Previous renderings for the Auberge Hotel called for some 62 rooms and 12 residences with multimillion-dollar price tags, but it’s unclear what the Harriman Hotel has in store; Bariteau did not respond to a request for updated renderings by press deadline Tuesday.
Last Friday marked the final cutoff point in an 11-year series of missed deadlines and city-granted building permit extensions for Bariteau. Since he obtained a development agreement in 2008, he has received five extensions—in 2010, 2012, 2013, 2015 and 2018—to buy time and keep his project afloat.
“It has been a long road … a journey that began in mid-2005 when our application to the city for the project was initially submitted,” Bariteau wrote in a now-public email to Sun Valley Economic Development in September.
Under the latest city-granted extension, dated June 2018, Trail Creek Fund LLC needed to show “sufficient evidence” of hotel financing by Sept. 30, 2019.
But when that date rolled around, Bariteau said the loan commitment was in place but not recorded—and found himself in hot water that day at a special City Council meeting.
When it appeared that the developer would follow through with his promises late last week, however, letters of support began to pour in. Fifteen total were received by the city of Ketchum on Dec. 9, all praising the to-be hotel.
Many of those comments were echoed throughout the public-comment section of the meeting Monday, touching on the hotel’s potential to attract top clientele, increase local-option tax revenue and boost employee housing.
Others in the packed City Council chambers vouched for Bariteau’s track record in completing both the Colonnade and Christiania buildings downtown.
“For 35 years, I’ve been working with developers, and now Jack is the only one I will work with,” said Hailey engineer Brian Formusa. “He pays his bills, and he produces high-quality work.”
Formusa’s comment elicited a small round of applause, to which Mayor Bradshaw asked the public not to clap or comment on merits of the hotel.
“It’s about what the council has in front of them today, if that’s enough to get this project to the finish line,” he said. “Please, no applause. That does not create a safe environment.”
But not everyone at the meeting had faith in the documents Bariteau had procured.
“A deed of trust and a promissory note are not proof of financing. For $100, anyone can create a limited-liability company and prepare these things,” attorney Ed Simon said, representing homeowner Vicky Graves. “There’s no proof of financial viability of lender, or a letter of credit here.”
Lawson rejected Simon’s statement and asked the council to be logical.
“The suggestion of a letter of credit simply reveals that Mr.
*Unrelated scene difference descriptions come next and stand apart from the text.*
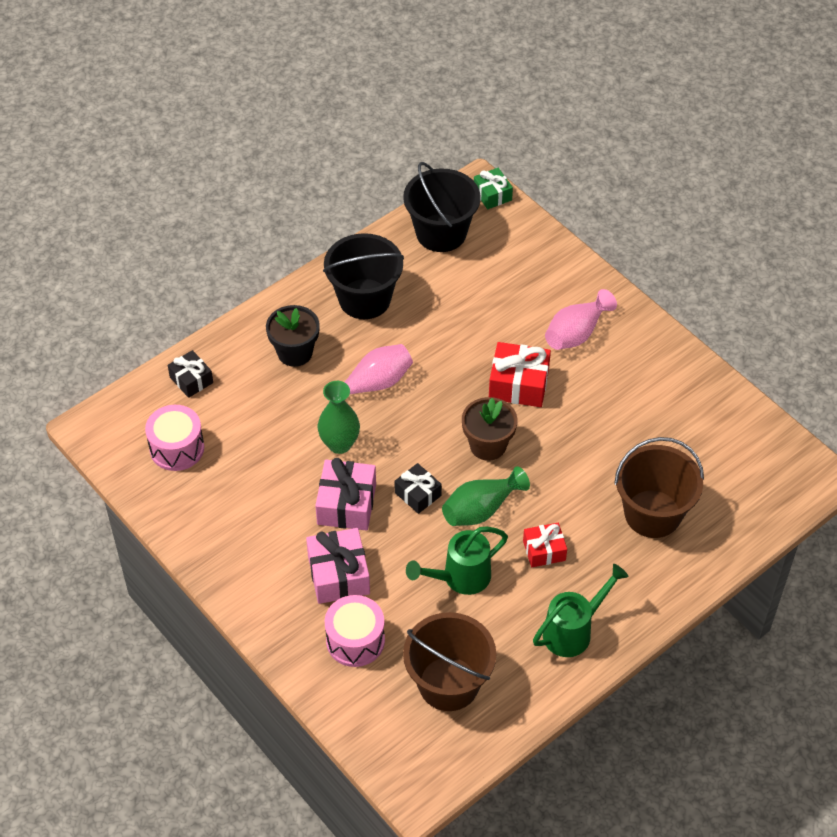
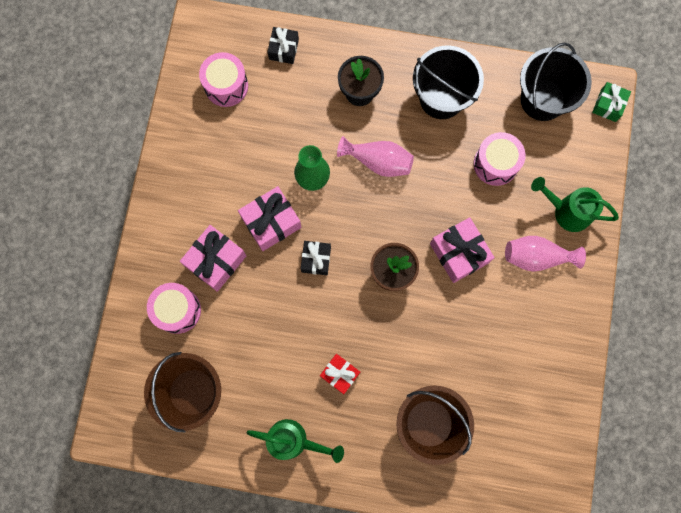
camera: 50 degrees right, 25 degrees up
(460, 578) = (275, 337): green watering can -> green watering can (567, 211)
(464, 303) = (495, 164): none -> pink drum
(481, 509) = (338, 309): green vase -> none
(518, 384) = (459, 253): red gift -> pink gift

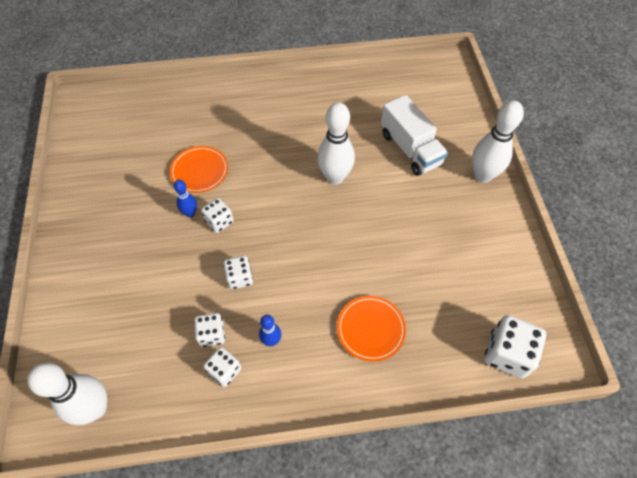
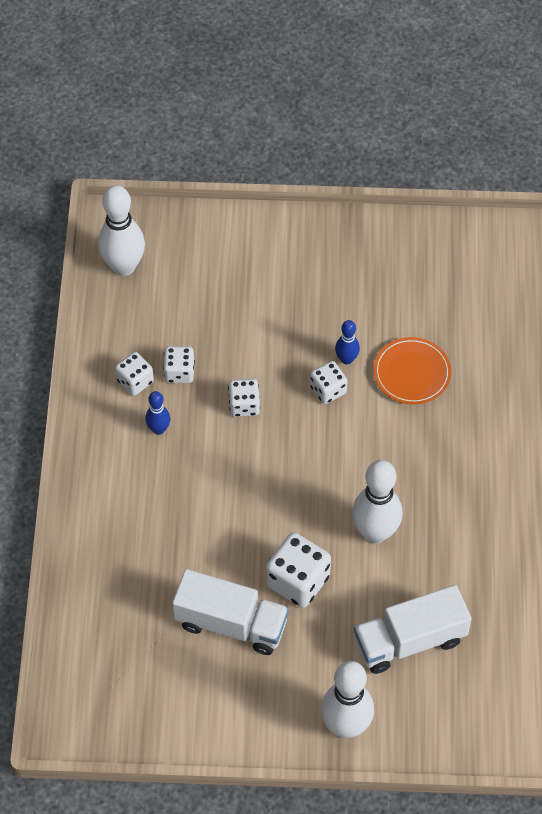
camera: 100 degrees right, 0 degrees up
(370, 329) = (149, 532): orange plate -> none
(431, 255) = (231, 623): none -> white truck
(507, 354) = (85, 671): white dice -> white dice (298, 581)

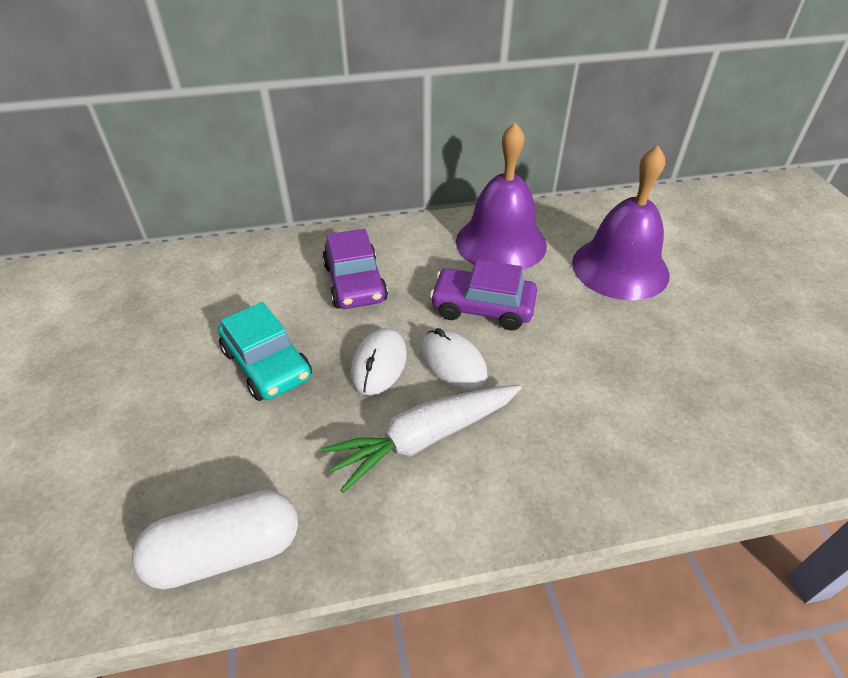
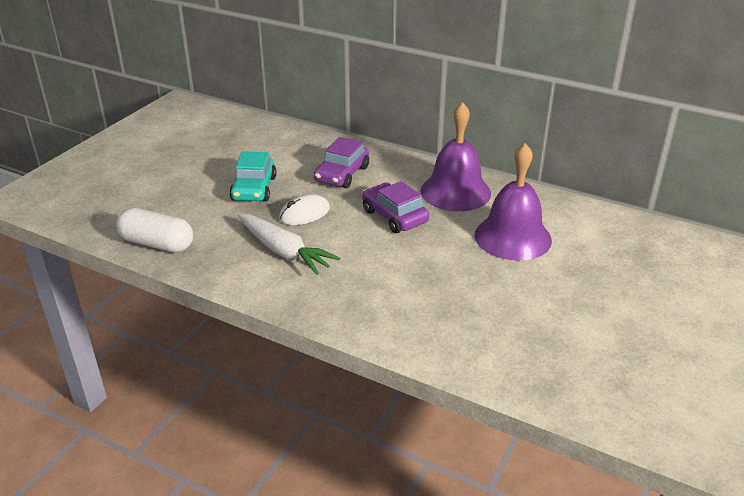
camera: 40 degrees right, 10 degrees down
(424, 439) = (284, 251): white carrot -> white carrot turned 150 degrees counterclockwise
(453, 363) = (341, 231): white mouse -> none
Simon does not know what he’s talking about. We were repeatedly told that we only needed to provide a deed of trust—we did that, and that deed has evidenced the ability of [Mosaic] to make a $60 million loan,” he said. “The building will get built.”
Lawson—who is representing Bariteau, Trail Creek LLC and Harriman Hotel LLC—swore under “penalty of perjury” that his client would repay the loan.
“If the project is short of funds for some unforeseen reason, Jack has obligated himself to get the hotel built using his net worth, which is enough to satisfy project requirements,” Lawson said.
When it came time for a council vote, all council members except for Jim Slanetz agreed that they should not require Bariteau to provide further documentation.
“It’s incumbent upon us to not keep moving the goal posts. We could go down this rabbit hole forever,” David said.
Slanetz questioned why Mosaic did not sign the deed of trust and ultimately voted “nay” on whether Bariteau had cured the breach of contract.
“That [lack of signature] seems sketchy to me,” he said.
In an earlier email to the city, Bariteau said he had been prepared for continued opposition.
“The boo birds and naysayers who cannot envision that our town must evolve … their specious and negative comments hold no water legally and are without merit,” he wrote.